● Document
How to Plant Six Thousand Trees a Day

When I entered the world of industrial tree-planting in 1998, I fell under the dominion of a guy with the ridiculously apt name of Rod Hoel, who was known in the planting world with both affection and distaste (depending on the day and the person) as "The Tree Nazi."

My first shift with The Tree Nazi was eight days long, in a job where you burn the caloric equivalent of running a half-marathon, every single day. We planted for a minimum of eleven hours a day, through hail, snow, blistering sun, and clouds of mosquitoes and flies so thick that a hand-slap anywhere on your body made The Brave Little Tailor look like an amateur.

Those of us who loved Rod (and I counted myself among them) knew that he put us through this hell because he believed it was the Right Thing to Do, especially for rookies like myself. More planting time gave me more of an opportunity to learn the difficult skill of planting seedlings fast and well, he reasoned, and made up for the vagaries of a piecework job where anything from axle-deep mud to delayed tree shipments could at anytime bring the work -- and income-generation -- to a grinding stop.

Related to this concept was the theory of Big Bag-ups. A "bag-up" is the treeplanter's name for each tree-refill of the canvas bags you wore on your hips, and "bagging up" was the time it took to go back to your tree-cache, fill your bags, and start over. That filling cost you time, and in piecework, time almost literally is money. So Rod believed, and taught my foreman and myself to believe, that the way to make more money was to take more trees at a time so that you'd spend more time planting, and less time bagging up.

In 1998, I weighed in at about a hundred and twenty pounds.

I know, I know. Hard to believe that the hulking, 146-pound mass of man-meat you see before you today was once a scrawny little nothing like that, but it's true. Yet there I was, bagging up sometimes half my body-weight and staggering out onto the cut-block for as long as two hours at a time.

I did this for most of my tree-planting career and smiled patronizingly at anyone who argued that it was crazy, because to some extent, it actually did work. We pounded through our labor-laws-be-danged hours and shifts, carried big bag-ups, and made more money, on average, than a lot of the other crews in our four-hundred-plus-planter company.

But here's the thing... in time, I came to understand that it wasn't the Tree Nazi's philosophies about shift-length and bag-up size that were turning us into better tree planters, it was the general work-ethic that he inculcated in us as a group. With his (admittedly) psychotic ideas came the belief that an honest day's manual labor was a good thing, and a gift. He was right about that, and it turned me into a tree-planting MACHINE (how many of the rest of y'all ever planted over 500 trees in under an hour?)... but he was also very, very wrong to think it was a good idea to end a ten-day work week on a sixteen-hour shift (yes, that really did happen).

What convinced me of this?  Well, I started to meet planters who, in addition to loving and appreciating the value of hard work, also understood that the human body and mind can operate at maximum capacity for only a limited time before needing a period of rest and restoration. The optimal schedule for the grueling work of tree-planting, they'd discovered, was four or five days of seven or eight hour shifts, with one or two days off in between.

Formerly, I would have laughed at them. 

But one of these guys -- a fellow named Matt with whom I'd once taken an acting class -- worked that way, and one summer planted an average of over six thousand trees a day, and in seventy days of work spread over three months ended up earning over forty thousand dollars.

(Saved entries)
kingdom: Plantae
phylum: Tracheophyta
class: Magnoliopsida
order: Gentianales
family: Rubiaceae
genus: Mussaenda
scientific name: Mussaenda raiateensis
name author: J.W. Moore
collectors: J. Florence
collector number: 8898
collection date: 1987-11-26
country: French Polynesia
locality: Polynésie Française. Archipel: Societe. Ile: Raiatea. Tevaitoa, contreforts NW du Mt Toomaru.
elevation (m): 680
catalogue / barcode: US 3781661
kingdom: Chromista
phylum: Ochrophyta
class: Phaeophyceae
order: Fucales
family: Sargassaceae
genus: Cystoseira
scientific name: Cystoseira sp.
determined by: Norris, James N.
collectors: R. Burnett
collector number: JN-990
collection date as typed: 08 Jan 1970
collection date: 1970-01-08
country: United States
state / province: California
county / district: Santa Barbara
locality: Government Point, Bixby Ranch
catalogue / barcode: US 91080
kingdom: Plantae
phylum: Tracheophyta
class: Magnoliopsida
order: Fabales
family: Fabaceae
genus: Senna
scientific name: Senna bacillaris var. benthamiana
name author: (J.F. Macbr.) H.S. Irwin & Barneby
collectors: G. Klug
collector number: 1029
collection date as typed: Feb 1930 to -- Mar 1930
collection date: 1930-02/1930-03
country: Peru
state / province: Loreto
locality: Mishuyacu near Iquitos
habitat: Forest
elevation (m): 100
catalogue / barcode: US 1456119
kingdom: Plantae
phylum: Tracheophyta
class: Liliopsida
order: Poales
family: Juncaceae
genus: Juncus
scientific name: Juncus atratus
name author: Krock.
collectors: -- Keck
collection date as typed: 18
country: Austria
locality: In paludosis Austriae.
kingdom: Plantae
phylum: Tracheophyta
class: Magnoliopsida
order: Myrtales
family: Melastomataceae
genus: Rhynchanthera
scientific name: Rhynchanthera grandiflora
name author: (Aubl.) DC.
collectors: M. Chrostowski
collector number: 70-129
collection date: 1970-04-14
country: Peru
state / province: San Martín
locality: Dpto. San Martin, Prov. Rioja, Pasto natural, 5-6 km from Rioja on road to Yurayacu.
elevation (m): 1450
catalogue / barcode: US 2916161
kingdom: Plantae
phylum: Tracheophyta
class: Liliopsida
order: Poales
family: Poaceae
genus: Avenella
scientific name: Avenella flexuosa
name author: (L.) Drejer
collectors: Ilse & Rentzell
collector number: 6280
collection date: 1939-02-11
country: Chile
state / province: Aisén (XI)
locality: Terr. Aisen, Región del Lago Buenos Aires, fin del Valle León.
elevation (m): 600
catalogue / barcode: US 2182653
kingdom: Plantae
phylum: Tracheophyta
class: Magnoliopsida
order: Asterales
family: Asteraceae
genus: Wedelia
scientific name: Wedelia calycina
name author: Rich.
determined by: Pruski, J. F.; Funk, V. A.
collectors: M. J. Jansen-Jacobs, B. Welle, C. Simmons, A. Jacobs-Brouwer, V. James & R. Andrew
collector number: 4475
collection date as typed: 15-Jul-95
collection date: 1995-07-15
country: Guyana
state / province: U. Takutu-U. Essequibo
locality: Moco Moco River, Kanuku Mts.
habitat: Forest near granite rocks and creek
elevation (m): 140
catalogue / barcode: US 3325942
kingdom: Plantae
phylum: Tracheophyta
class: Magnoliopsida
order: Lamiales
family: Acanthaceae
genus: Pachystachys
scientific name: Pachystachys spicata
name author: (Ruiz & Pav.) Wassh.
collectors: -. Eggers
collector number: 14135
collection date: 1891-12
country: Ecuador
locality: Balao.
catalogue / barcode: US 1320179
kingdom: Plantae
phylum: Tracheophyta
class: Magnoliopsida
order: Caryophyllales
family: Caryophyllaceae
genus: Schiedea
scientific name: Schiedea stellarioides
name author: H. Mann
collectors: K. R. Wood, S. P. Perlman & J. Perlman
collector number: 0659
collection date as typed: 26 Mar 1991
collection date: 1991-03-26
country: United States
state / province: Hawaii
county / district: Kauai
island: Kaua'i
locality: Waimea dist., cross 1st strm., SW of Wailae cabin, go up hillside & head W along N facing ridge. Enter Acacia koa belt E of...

● Directives
1 – List the conditions the tree-planting essay says the crew planted through during their minimum eleven-hour days.
2 – Starting at the first line of the listing and ending at the line containing "country: French Polynesia", rewrite those lines with "collection date" changed to "date collected" and everything else left as is.
The essay and the listing have no connection to each other.

● Solutions per task
1 –
- hail
- snow
- blistering sun
- clouds of mosquitoes and flies

2 –
kingdom: Plantae
phylum: Tracheophyta
class: Magnoliopsida
order: Gentianales
family: Rubiaceae
genus: Mussaenda
scientific name: Mussaenda raiateensis
name author: J.W. Moore
collectors: J. Florence
collector number: 8898
date collected: 1987-11-26
country: French Polynesia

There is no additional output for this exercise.